And we are going deep into the proton.

Turns out the protons and the neutrons are not fundamental, and they are made from little particles called quarks and gluons. Gluons  are the force carriers, they are the way quarks talk to each other, how they interact. They bind the quarks into the proton, neutron, pions, kaons amongst many others… They are the glue that binds them. Now you are probably slapping your face in disappointment at such a terrible name, right? Well, it is a very weird historical accident that everything which surrounds the studies of quarks and gluons is funnily named. The word quark comes from a poem from Joyce, and it is a whimsical as some of the properties they have, although quark also is a special kind of yoghurt in Germany. So, quarks come in 6 different flavours  (which is the actual scientific word, believe it or not) : up, down, charm, strange, bottom and top. This gives rise to an infinite amount of weird and dumb puns. Phrases like charm physics, top physics or strange suppression can be heard today at today’s conference…

Additionally, each of these flavours can be found in one of three different… smells. Ok, no, I am just kidding. We are not that goofy, they come in colours. These are of course not real colours, but labels we use to understand different states these particles exhibit. Anyway, these labels are why the Theory of Strong interactions is also called Quantum Chromodynamics (chromo from colour in greek). Quarks can take labels such that they can be red, green or blue. The reason why those colours were chosen is that if you mix red, green and blue light (RGB in a projector/beamer), you get white. And in nature, there are no coloured particles, hence all the measurable ones are white. Finally, the burning question: If we don’t measure those numbers, why do we need them? It is impossible to explain why protons, neutrons and similar particles behave without the existence of quarks and gluons… (for more about this see next post)

We have investigated deeply the properties of quarks and gluons throughout the history of particle physics. We have a very good idea of what they say to each other individually, how the behave in isolation. You could say we understand the “few-body physics” of the particles that are inside the nucleus quite well. But what happens when you have not three or six but six hundred quarks and gluons or even more? Does it behave individually, or as a gas, or a liquid, or something even more exotic? If it becomes a fluid (a medium), does it exhibit thermal equilibrium, and if yes, what temperature does it have? What happens when this collection of particles is stressed and put to be under extreme conditions? We are interested in all of this. In our work, we always keep in mind their fundamental (individual) properties but our goal is to better understand how they behave collectively, or if I may, socially.

How I imagine the collision. A burst of color, expanding in space and time, overflowing of new things yet to be made.

But how do you do this?

To answer this, we smash protons with protons, protons with nuclei, or nuclei with nuclei to better understand what is happening. We do this at very high energies, which means that we are colliding them almost at the speed of light! When these systems collide, the neutrons/protons  that interact with each other, are destroyed to reveal their inner workings. Think of two piñatas exploding when they suddenly touch each other, and revealing all those sweet candies you were looking forward to see.
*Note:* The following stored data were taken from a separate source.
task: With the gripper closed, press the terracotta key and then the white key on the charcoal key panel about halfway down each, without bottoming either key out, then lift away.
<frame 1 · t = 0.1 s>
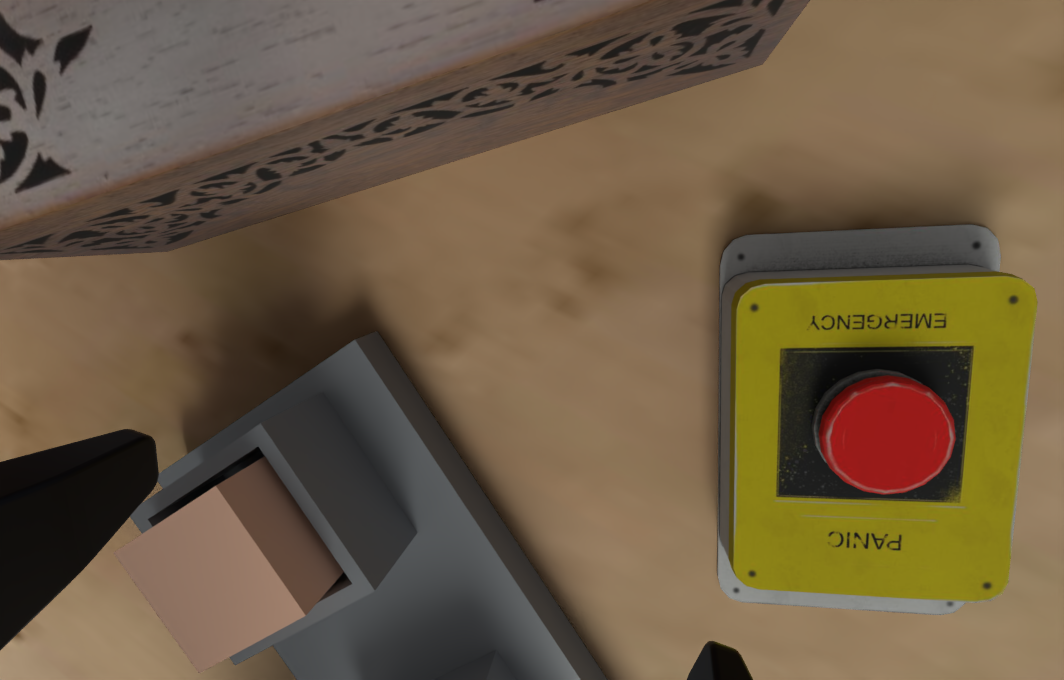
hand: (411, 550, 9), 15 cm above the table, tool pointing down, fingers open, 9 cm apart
emergency button: (839, 423, 23), on the table
key panel: (410, 596, 27), on the table
key terracotta: (237, 558, 20), point 6 cm above the table, slide at 0.0 cm
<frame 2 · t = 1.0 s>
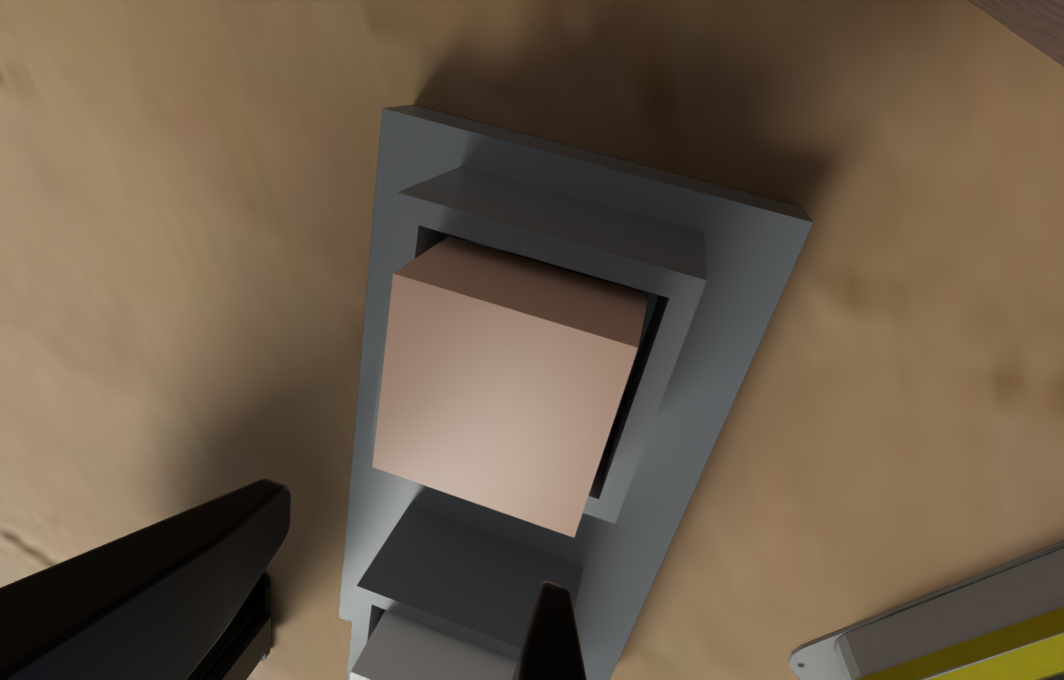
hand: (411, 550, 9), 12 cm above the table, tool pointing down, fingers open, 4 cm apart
emergency button: (1031, 647, 21), on the table
key panel: (524, 443, 22), on the table
key terracotta: (509, 381, 14), point 6 cm above the table, slide at 0.0 cm
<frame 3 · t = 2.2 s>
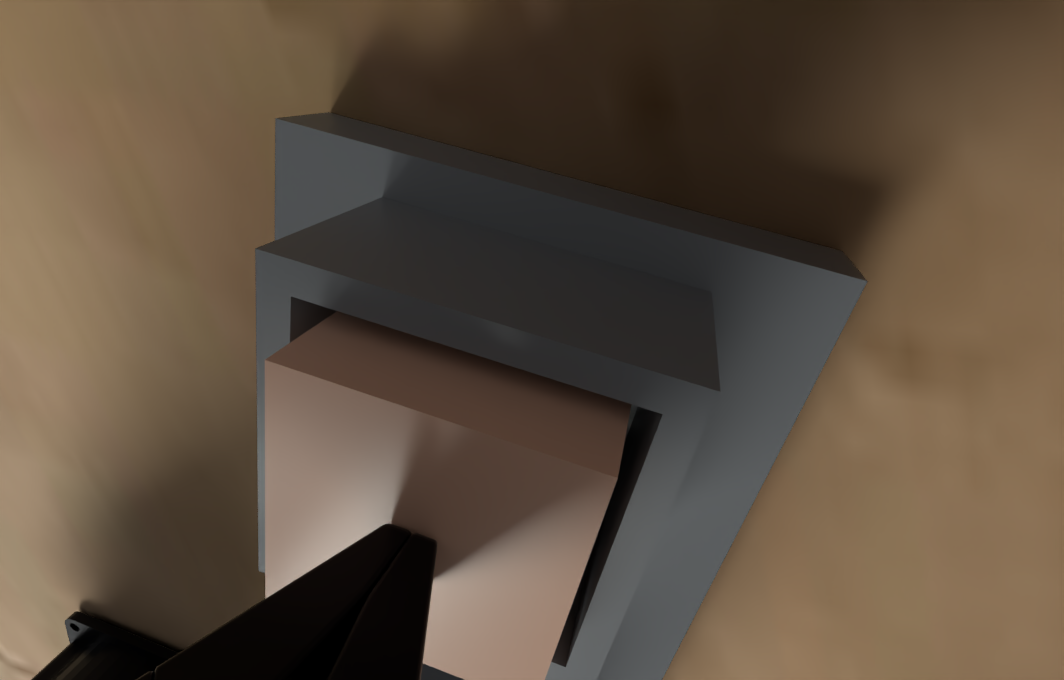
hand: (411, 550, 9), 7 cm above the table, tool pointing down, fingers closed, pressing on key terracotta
key panel: (486, 529, 18), on the table
key terracotta: (449, 487, 10), point 6 cm above the table, slide at 0.8 cm, touching gripper
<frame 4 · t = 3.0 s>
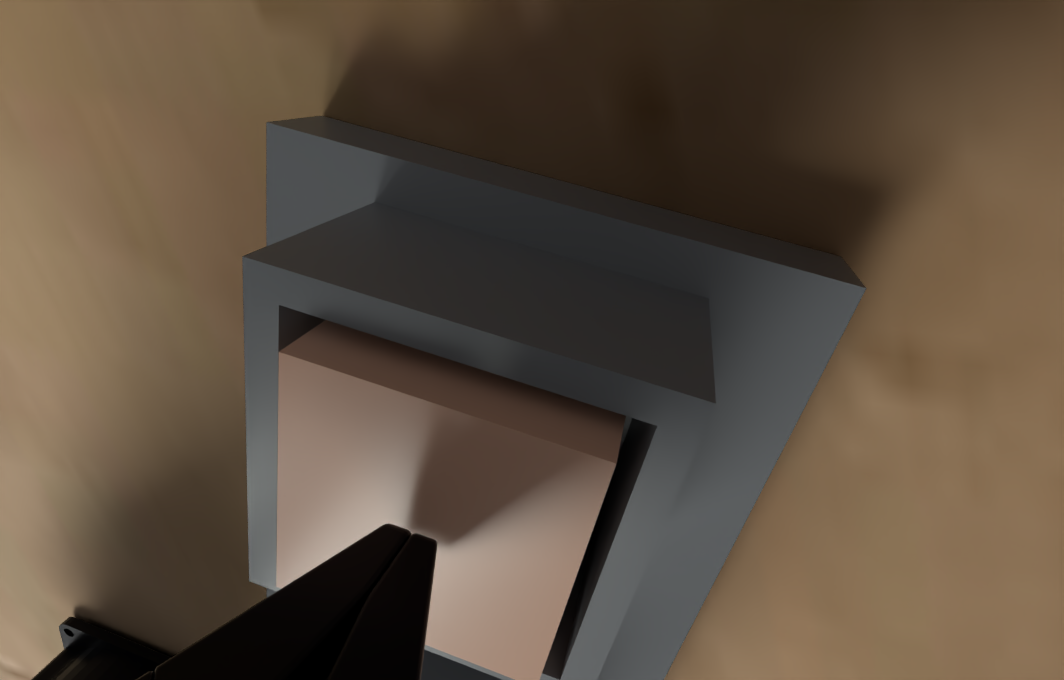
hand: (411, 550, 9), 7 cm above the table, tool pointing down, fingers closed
key panel: (482, 536, 18), on the table
key terracotta: (453, 476, 10), point 5 cm above the table, slide at 1.4 cm
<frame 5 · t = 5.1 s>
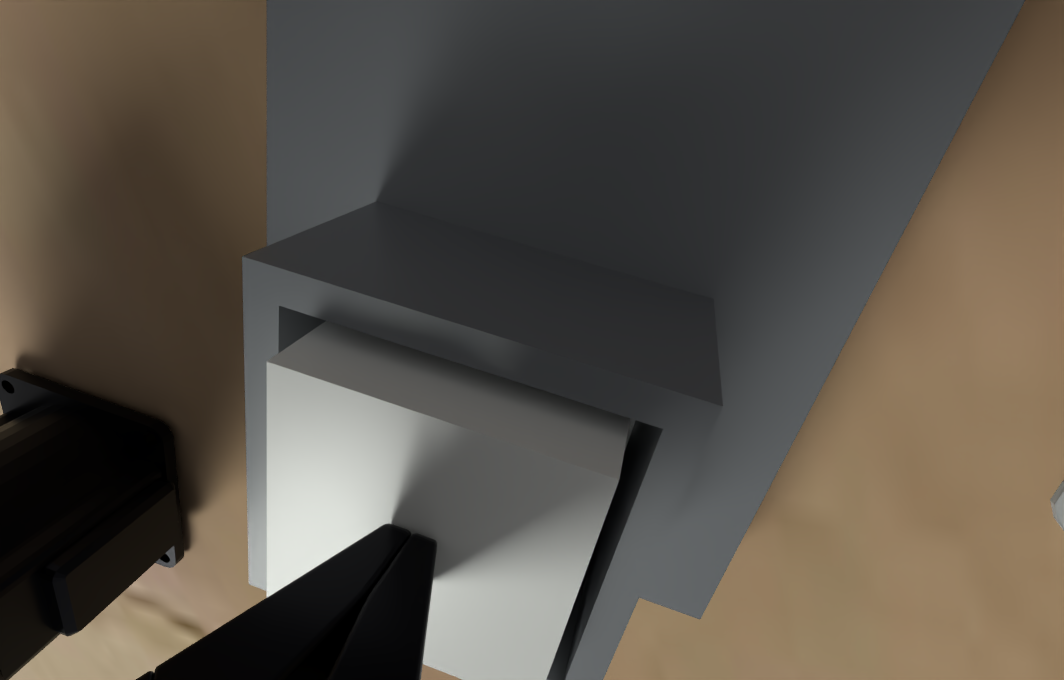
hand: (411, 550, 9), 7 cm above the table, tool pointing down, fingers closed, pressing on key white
key white: (450, 488, 10), point 5 cm above the table, slide at 1.2 cm, touching gripper
key panel: (592, 84, 12), on the table
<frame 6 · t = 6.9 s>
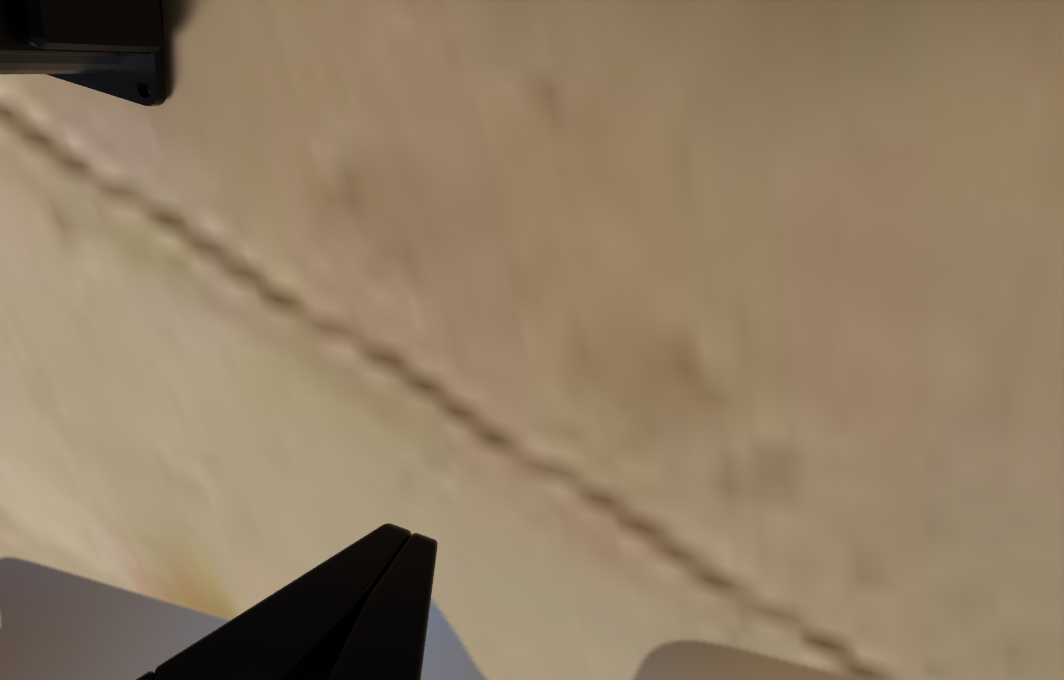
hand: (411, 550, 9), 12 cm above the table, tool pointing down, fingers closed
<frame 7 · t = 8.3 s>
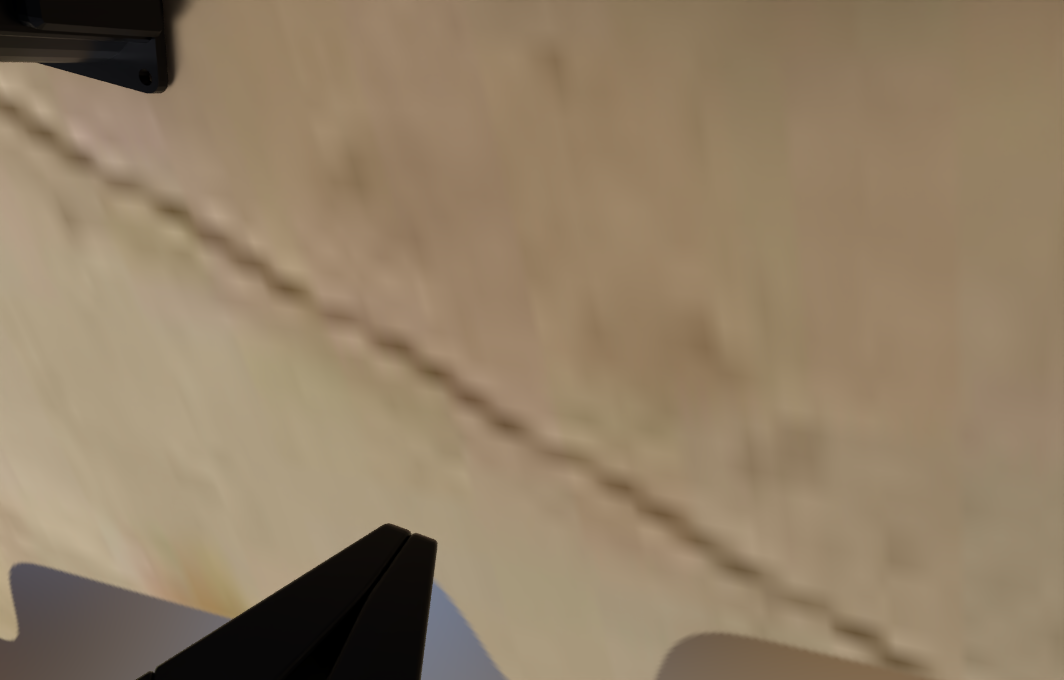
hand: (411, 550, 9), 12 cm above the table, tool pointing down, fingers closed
at the end: key terracotta slide at 1.4 cm; key white slide at 1.5 cm — task done.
For us it is very important to do the three kinds of experiments listed before to see how different number of initial protons/neutrons in the system affect the outcome of the physics we see in the experiment. That means that we want to see how the initial number of protons/neutrons affect how much of collective behaviour it exhibits. But, why this barbaric treatment, and why not use a microscope, or shine light on it? That is the topic of the next post, but let me give you a small spoiler, the collision is our microscope…

Flowing colours in a Murano glass. When I saw it, it reminded me that as the two ions collide in the experiment, they explode into a colorful spectrum of particles, each carrying the signatures of the collision, plus a little more. So it is this glass, the sum of its constituents, plus a lot more. Photo by Heike Frömke.

So we gather here in Venice this year to discuss our knowledge and ideas. Venice, which has been known for centuries for so many things. It was a naval superpower some many centuries ago, and it was there where Galileo first presented the telescope. And it is also very well-known for its sturdy and beautiful glass, the famous Vetro di Murano. Watching the glass-master making all these glasses and vases and sculptures with absolute calm and focus is something outstanding. It occurred to me that we are not so different. He heats the glass to make it malleable and fluid, we are smashing nuclei together to observe collective behaviour, to see its collective, “molten“, properties. The glass master seems to fully understand intuitively his material, how the temperature, flow, or the rotation that he gives affect the final result. We want to understand also those same factors and more in our material, and we are slowly and steadily on our way there.